The current staffing of St. Brigid's national school is a principal and nine mainstream teachers based on an enrolment of 241 pupils on 30 September 1998. The school also has the services of a concessionary teacher due to its disadvantaged status, a shared resource teacher and a shared home-school liaison teacher, both of whom are based in the school.

The enrolment of the school on 30 September 1999 was 237 pupils. As the figure for the retention of the ninth teacher is 240, unfortunately the school must lose a post. I understand the teacher who held this post is being retained in the school in replacement of the teacher who is retiring.

If the board of management is of the view that the enrolment of the school in September 2000 will increase substantially, it may apply for a post under the developing school criteria, which for the 2000-01 school year are outlined in circular [684] letter 11/2000, a copy of which was forwarded to the board recently. To satisfy the criteria outlined, the enrolment of the school on 30 September 2000 would have to increase by at least 25 pupils over the number enrolled on 30 September 1999. Accordingly, the school would require an enrolment of at least 262 pupils on 30 September 2000 to gain a post.

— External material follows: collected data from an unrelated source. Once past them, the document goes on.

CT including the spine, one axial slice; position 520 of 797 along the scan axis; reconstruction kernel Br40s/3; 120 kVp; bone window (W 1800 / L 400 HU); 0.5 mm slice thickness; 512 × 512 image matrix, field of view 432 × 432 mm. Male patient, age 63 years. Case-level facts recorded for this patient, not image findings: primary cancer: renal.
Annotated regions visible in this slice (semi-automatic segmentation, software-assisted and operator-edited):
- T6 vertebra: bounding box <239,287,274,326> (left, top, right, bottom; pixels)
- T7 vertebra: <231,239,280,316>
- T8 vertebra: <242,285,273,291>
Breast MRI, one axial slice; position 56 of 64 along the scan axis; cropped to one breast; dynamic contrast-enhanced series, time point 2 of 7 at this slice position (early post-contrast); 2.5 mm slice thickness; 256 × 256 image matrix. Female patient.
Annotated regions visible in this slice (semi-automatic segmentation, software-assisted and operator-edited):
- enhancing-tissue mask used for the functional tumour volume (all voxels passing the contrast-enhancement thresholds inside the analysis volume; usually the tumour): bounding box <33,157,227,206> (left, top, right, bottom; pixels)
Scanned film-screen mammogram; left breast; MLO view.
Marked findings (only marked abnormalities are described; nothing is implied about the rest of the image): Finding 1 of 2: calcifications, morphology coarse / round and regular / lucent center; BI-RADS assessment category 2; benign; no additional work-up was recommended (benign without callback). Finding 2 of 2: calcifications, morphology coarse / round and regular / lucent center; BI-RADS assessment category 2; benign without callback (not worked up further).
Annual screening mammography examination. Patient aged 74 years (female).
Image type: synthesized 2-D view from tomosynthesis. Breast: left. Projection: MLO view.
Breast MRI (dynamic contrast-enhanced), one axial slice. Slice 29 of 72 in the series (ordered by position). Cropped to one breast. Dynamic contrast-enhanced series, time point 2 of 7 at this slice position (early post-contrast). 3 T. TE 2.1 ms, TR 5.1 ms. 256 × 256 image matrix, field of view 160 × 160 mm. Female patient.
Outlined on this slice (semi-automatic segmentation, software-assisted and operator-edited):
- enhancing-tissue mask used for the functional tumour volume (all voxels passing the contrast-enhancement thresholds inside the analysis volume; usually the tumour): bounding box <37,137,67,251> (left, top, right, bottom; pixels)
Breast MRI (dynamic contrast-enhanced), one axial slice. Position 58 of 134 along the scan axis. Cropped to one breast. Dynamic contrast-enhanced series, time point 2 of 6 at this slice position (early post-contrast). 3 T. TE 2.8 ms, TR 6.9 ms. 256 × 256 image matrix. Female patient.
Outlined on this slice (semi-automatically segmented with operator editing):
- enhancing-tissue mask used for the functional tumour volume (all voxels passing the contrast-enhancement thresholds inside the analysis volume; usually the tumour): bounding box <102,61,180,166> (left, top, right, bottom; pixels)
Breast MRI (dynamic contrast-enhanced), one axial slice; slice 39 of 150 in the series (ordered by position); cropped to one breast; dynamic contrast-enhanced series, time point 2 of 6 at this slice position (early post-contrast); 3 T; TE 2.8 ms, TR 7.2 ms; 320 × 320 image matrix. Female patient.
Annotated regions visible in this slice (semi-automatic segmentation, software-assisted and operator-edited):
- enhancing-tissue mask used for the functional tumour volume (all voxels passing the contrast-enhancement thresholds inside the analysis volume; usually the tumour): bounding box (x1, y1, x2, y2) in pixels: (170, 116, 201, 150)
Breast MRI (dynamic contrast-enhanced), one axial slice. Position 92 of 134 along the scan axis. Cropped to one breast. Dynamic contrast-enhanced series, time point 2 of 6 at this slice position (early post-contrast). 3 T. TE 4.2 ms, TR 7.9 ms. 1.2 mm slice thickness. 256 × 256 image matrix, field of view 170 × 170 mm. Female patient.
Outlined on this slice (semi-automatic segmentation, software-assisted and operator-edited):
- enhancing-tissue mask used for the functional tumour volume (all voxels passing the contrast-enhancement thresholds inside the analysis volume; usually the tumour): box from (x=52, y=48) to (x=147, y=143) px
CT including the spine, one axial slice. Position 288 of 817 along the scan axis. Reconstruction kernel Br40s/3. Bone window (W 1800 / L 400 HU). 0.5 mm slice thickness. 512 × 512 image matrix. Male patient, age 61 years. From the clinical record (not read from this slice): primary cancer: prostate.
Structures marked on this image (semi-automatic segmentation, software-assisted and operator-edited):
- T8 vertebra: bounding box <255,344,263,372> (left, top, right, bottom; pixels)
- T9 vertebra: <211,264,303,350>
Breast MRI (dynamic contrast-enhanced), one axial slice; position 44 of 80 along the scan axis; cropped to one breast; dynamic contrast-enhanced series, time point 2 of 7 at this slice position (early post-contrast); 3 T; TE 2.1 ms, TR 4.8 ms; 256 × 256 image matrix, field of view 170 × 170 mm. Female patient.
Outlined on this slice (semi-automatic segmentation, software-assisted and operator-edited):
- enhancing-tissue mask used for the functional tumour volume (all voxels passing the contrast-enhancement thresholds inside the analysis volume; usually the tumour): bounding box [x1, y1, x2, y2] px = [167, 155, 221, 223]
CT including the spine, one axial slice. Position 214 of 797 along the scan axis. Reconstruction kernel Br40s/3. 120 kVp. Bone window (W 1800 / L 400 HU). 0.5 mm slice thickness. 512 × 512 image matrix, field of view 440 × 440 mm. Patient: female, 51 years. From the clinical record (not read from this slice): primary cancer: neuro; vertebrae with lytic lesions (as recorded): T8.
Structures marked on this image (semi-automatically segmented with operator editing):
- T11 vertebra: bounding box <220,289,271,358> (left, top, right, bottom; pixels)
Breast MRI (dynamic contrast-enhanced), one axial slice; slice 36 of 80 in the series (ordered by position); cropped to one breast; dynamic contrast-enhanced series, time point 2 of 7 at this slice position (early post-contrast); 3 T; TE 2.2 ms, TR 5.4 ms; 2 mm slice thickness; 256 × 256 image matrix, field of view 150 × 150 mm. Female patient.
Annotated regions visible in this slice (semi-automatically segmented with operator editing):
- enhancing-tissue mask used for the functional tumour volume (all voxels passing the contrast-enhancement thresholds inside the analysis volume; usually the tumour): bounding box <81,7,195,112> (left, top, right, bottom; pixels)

If the board of management is confident that the overall enrolment of the school on 30 September will be in excess of 262 pupils, it should apply to the primary payments branch of the Department for the allocation of a teaching post under the developing school criteria.

There has been a huge increase in the number of teachers provided. The Government has to distribute the enormous extra resources provided equitably. This is done in conjunction with school managements and the INTO. They devise a formula which is applied by us. There are certain clauses such as the one mentioned of which schools can avail. Others will be introduced soon to tackle disadvantage. I regret that I cannot be of more help.

Mr. Gormley: Will the Minister meet them?